# 9 spiecies in one hunt.



## Bloodyblinddoors (Oct 25, 2006)

I get accited when we have a mixed bag hunt. Three of the ducks taken today are going to the taxidermist. I shot the first full colored pintail of my life and I did it in my normal stomping grounds right here in MN. We ended up shooting 9 species of ducks plus honkers. Not one was a BW teal, GW teal or woodduck. It was a good hunt with good friends.


----------



## Drake Jake (Sep 25, 2007)

nice! what 3rd duck is being mounted? i assume the pintail and wigeon will be.


----------



## Gildog (Jan 30, 2007)

i'd guess the redhead might get mounted.

are the 9 species

widgeon
pintail
shoveler
gadwall
red head
mallard
bufflehead
bluebill
ring necked duck
?


----------



## Gildog (Jan 30, 2007)

maybe they are mounting the buff...


----------



## barebackjack (Sep 5, 2006)

Awesome wigeon man!

Thats one bird that one my hit list for the wall. Love those things.


----------



## Chester (Sep 12, 2003)

I love that you shot a spoonie! :beer:


----------



## malspeck (Nov 21, 2005)

That's what I call a perfect hunt! A little bit of everything!


----------



## huntingdude16 (Jul 17, 2007)

Nice!

The pinny and wegion should make great mounts. :thumb:


----------



## Wld Fowl (May 29, 2006)

Nice hunt!


----------



## Bloodyblinddoors (Oct 25, 2006)

Drake Jake said:


> nice! what 3rd duck is being mounted? i assume the pintail and wigeon will be.


The bufflehead is also goin on the wall by a kid who has never shot one. Was a flawless bird. The redhead could also easily go on the wall but I shot it and I already have one mounted


----------



## Bloodyblinddoors (Oct 25, 2006)

Gildog said:


> are the 9 species
> 
> widgeon
> pintail
> ...


Right on bro!
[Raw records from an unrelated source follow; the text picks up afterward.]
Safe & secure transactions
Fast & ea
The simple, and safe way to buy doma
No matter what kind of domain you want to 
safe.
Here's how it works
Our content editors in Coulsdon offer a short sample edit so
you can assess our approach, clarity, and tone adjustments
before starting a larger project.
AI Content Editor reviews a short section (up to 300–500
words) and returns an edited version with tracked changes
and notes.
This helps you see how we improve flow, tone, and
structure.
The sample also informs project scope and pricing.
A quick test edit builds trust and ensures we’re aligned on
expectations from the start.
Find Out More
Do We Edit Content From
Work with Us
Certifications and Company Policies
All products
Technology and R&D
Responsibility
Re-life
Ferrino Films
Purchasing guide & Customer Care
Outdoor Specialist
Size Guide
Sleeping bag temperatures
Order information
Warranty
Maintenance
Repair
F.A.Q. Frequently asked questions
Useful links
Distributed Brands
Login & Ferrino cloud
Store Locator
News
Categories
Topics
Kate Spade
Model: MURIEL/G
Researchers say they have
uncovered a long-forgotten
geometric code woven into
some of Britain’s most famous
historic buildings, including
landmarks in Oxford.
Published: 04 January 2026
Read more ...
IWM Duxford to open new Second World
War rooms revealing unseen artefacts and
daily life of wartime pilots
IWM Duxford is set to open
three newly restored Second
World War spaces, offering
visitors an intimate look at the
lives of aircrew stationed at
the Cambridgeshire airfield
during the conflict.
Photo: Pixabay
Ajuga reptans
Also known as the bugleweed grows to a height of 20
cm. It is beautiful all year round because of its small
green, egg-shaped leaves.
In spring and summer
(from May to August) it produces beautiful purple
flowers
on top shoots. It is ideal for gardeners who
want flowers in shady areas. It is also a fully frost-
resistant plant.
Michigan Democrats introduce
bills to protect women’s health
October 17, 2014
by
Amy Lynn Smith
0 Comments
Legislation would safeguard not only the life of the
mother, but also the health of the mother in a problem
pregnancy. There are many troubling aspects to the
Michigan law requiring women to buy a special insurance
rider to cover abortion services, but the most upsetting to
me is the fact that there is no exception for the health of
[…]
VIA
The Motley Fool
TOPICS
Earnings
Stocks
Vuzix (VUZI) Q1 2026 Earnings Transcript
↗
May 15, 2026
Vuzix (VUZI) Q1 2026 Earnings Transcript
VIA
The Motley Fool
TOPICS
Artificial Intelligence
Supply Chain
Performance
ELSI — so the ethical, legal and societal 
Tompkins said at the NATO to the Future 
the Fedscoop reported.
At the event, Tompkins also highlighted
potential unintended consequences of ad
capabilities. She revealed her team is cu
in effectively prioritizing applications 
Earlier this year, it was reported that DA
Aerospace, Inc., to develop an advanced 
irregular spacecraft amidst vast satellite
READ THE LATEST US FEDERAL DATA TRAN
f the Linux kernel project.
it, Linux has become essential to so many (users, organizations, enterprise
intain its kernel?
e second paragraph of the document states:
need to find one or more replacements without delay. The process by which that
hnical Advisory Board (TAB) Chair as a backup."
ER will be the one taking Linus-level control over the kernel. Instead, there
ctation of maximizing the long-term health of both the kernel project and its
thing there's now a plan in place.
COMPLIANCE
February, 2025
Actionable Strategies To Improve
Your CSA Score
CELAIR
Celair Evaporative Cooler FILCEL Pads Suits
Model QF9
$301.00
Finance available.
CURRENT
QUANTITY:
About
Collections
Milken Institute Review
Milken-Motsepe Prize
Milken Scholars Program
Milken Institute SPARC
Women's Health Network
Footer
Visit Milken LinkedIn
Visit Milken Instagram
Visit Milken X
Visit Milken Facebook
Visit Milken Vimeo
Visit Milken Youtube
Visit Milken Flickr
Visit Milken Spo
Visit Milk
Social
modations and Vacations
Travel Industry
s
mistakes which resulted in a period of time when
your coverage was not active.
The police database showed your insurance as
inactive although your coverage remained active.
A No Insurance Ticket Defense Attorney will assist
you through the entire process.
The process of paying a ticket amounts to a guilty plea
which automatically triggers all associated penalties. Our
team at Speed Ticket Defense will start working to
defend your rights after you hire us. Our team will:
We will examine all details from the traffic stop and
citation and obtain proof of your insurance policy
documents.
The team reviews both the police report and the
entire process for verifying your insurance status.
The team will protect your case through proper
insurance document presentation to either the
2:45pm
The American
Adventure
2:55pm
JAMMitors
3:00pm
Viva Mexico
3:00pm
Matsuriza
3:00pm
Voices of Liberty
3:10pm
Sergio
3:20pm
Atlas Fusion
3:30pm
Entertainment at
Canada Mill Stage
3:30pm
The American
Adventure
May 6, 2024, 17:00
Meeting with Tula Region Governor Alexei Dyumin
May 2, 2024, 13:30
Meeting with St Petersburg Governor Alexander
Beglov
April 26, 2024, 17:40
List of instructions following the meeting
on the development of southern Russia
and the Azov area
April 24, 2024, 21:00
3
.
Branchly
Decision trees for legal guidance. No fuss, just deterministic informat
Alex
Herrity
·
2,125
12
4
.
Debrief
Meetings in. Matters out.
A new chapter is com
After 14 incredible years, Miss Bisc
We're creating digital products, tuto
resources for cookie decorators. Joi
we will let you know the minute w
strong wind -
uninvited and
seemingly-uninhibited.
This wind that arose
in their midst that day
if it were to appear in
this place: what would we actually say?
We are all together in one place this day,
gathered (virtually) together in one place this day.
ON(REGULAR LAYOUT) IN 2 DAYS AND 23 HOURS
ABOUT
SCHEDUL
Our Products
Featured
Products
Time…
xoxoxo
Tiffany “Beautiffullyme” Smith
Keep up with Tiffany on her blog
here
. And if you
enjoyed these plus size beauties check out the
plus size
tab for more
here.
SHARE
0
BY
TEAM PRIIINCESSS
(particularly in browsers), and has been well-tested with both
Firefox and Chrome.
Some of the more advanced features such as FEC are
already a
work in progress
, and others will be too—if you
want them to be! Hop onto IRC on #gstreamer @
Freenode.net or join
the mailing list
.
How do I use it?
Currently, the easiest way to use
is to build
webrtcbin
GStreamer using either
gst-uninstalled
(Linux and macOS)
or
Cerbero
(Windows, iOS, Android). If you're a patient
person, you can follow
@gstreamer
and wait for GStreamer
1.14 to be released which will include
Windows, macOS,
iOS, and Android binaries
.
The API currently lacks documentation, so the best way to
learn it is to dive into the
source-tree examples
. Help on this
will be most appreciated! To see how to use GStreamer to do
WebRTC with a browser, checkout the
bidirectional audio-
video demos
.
I should also add that we had to pass on a pair of Canvasbacks :evil: :evil: :evil: First two ducks of the morning and the drake looked perfect from what we saw of him.


----------



## Bloodyblinddoors (Oct 25, 2006)

Chester said:


> I love that you shot a spoonie! :beer:


Without hesitation  I'll give those suckers a steel ride all day long. They'll go into the meat grinder just the same as all the other duck and goose meat that goes into the waterfowl hotdog concoction 8)


----------



## Drake Jake (Sep 25, 2007)

we saw the first canvasbacks we have ever seen in our lives today and of course you cant shoot one this year. they fly fast as hell!


----------



## huntingdude16 (Jul 17, 2007)

Cans are the fastest flying duck.^


----------



## ndwaterfowler (May 22, 2005)

Awesome hunt! Great looking birds for this time of year. Thanks for sharing!

Chris


----------



## huntingtim08 (Sep 17, 2004)

Nice mixed bag. Those are some beautiful birds and that pintail is gourgeous(sp?)!!


----------



## pointblankshot (Nov 2, 2005)

Great job and thanks for sharing the awesome pics! I've shot several pintail in my day but that one you have there takes the cake!


----------



## djleye (Nov 14, 2002)

> I get accited


Hwat thu hel dus thet meeen???

Just kidding, nice mixed bag. Field hunter would be jealous of the shovey!!! :wink:


----------



## USAlx50 (Nov 30, 2004)

Its the ole classic MN pile pic, pile em up on the concrete landing :lol:

Looks like a fun hunt, nice mixed bag.


----------



## WingedShooter7 (Oct 28, 2005)

I would of mounted every bird but the mallard and goose! That's one sweet looking hunt


----------